## [Task objective]
Range to output from the entries below: the line containing "left elbow: (545, 286)" through the line containing "left eye: (187, 64)". Set it down exactly, ends included, nothing else.

## [Material for this exercise]

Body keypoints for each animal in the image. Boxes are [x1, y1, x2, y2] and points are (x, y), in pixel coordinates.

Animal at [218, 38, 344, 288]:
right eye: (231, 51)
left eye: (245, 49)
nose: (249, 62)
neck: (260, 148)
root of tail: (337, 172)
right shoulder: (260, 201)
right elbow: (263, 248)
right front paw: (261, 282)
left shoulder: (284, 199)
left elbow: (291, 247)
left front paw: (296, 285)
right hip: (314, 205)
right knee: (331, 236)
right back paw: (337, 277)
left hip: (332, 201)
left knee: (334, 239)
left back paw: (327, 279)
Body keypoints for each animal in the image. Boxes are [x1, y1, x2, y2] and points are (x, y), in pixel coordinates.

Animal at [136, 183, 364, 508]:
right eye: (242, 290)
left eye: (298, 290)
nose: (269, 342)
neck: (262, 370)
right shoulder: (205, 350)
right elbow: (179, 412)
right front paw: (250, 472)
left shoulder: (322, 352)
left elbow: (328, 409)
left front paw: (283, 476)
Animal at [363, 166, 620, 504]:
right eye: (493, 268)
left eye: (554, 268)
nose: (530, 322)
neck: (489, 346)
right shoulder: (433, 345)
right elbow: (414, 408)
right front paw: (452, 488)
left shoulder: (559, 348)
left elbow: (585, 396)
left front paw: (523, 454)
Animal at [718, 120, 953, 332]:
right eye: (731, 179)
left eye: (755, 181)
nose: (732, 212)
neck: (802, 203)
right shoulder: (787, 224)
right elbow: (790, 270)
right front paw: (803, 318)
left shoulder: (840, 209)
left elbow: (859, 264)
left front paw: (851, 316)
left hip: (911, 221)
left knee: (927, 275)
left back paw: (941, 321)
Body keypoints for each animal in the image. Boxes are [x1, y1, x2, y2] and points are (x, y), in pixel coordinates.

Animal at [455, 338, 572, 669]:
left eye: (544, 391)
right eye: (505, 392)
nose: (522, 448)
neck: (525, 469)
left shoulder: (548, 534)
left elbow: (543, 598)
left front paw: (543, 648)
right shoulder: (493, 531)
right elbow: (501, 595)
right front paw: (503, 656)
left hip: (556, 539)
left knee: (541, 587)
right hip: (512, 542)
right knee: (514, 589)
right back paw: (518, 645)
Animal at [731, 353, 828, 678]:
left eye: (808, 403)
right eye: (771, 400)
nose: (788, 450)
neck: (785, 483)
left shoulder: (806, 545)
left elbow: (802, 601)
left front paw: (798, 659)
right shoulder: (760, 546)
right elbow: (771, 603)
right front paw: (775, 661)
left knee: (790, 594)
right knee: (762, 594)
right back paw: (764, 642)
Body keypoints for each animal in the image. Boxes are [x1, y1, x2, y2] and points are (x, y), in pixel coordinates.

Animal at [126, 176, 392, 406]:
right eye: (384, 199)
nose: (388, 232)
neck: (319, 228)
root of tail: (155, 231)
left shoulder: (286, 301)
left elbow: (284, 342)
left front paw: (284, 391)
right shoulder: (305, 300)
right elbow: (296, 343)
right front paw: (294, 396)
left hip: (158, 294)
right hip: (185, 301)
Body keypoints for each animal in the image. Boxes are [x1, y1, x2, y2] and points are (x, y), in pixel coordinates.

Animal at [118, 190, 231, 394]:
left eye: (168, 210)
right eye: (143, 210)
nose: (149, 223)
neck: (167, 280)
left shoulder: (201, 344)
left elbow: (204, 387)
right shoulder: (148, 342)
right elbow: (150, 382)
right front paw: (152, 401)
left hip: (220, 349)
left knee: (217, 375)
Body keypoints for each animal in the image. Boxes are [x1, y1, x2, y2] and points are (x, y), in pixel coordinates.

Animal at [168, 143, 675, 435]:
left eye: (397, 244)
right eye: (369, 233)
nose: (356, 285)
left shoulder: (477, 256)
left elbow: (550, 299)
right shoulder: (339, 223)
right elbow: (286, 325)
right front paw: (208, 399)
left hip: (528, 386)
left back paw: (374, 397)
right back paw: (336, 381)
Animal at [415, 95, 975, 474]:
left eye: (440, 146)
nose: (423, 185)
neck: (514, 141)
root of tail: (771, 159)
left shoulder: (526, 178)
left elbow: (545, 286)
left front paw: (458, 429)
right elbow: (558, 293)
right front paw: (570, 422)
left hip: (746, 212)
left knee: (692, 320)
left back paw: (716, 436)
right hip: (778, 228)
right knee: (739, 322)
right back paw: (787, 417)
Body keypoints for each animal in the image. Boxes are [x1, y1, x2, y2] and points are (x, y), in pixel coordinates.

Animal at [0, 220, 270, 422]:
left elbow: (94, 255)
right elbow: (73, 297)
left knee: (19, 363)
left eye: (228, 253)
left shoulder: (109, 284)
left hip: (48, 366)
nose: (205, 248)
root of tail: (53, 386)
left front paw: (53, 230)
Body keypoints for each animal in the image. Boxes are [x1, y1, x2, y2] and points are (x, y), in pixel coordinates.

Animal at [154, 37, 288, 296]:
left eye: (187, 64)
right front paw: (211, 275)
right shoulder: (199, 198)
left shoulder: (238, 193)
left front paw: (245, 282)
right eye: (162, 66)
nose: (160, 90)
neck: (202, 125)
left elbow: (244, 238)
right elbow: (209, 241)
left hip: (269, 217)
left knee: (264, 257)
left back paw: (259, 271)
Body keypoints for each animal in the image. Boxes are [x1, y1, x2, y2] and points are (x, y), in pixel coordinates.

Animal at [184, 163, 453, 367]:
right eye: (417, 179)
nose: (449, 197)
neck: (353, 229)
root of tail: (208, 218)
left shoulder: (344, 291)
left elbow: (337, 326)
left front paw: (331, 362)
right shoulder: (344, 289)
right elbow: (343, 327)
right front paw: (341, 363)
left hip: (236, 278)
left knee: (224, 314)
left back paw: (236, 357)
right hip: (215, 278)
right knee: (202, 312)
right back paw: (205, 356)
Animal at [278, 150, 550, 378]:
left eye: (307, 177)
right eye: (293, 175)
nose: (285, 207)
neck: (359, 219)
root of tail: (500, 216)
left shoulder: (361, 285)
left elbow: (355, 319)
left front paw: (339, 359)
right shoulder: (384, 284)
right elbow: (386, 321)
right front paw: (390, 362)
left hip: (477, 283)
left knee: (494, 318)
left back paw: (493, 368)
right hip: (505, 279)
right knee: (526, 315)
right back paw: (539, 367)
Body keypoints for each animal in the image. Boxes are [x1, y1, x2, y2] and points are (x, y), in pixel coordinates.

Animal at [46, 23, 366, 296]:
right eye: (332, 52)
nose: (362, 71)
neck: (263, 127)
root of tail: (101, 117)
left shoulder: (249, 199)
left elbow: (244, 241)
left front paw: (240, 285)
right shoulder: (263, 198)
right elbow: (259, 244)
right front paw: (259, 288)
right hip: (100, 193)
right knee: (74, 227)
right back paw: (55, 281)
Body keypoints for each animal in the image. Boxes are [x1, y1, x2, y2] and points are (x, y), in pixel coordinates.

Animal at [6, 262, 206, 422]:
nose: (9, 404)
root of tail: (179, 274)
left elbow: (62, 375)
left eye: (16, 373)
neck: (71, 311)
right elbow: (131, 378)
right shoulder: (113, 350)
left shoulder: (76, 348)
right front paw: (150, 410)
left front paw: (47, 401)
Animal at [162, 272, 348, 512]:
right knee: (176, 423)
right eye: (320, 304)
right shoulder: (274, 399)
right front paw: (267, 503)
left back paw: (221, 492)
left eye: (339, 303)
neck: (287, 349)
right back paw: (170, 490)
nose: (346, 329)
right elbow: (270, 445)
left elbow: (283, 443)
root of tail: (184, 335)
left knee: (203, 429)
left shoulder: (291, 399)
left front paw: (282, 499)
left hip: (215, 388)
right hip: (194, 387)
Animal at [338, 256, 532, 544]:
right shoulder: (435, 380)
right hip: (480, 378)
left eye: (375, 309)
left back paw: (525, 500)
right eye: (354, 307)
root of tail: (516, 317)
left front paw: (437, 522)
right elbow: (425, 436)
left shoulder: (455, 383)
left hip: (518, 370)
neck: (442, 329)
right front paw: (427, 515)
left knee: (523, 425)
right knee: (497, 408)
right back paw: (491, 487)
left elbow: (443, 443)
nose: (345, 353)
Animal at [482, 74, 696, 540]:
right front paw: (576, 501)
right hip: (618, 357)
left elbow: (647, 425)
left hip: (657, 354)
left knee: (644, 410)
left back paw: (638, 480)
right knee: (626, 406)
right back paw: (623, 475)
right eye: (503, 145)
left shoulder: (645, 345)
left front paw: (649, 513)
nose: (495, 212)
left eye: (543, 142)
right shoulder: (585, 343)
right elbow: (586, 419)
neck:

## [Expected output]
left elbow: (545, 286)
left front paw: (458, 429)
right elbow: (558, 293)
right front paw: (570, 422)
left hip: (746, 212)
left knee: (692, 320)
left back paw: (716, 436)
right hip: (778, 228)
right knee: (739, 322)
right back paw: (787, 417)
Body keypoints for each animal in the image. Boxes are [x1, y1, x2, y2] and points are (x, y), in pixel coordinates.

Animal at [0, 220, 270, 422]:
left elbow: (94, 255)
right elbow: (73, 297)
left knee: (19, 363)
left eye: (228, 253)
left shoulder: (109, 284)
left hip: (48, 366)
nose: (205, 248)
root of tail: (53, 386)
left front paw: (53, 230)
Body keypoints for each animal in the image. Boxes are [x1, y1, x2, y2] and points are (x, y), in pixel coordinates.

Animal at [154, 37, 288, 296]:
left eye: (187, 64)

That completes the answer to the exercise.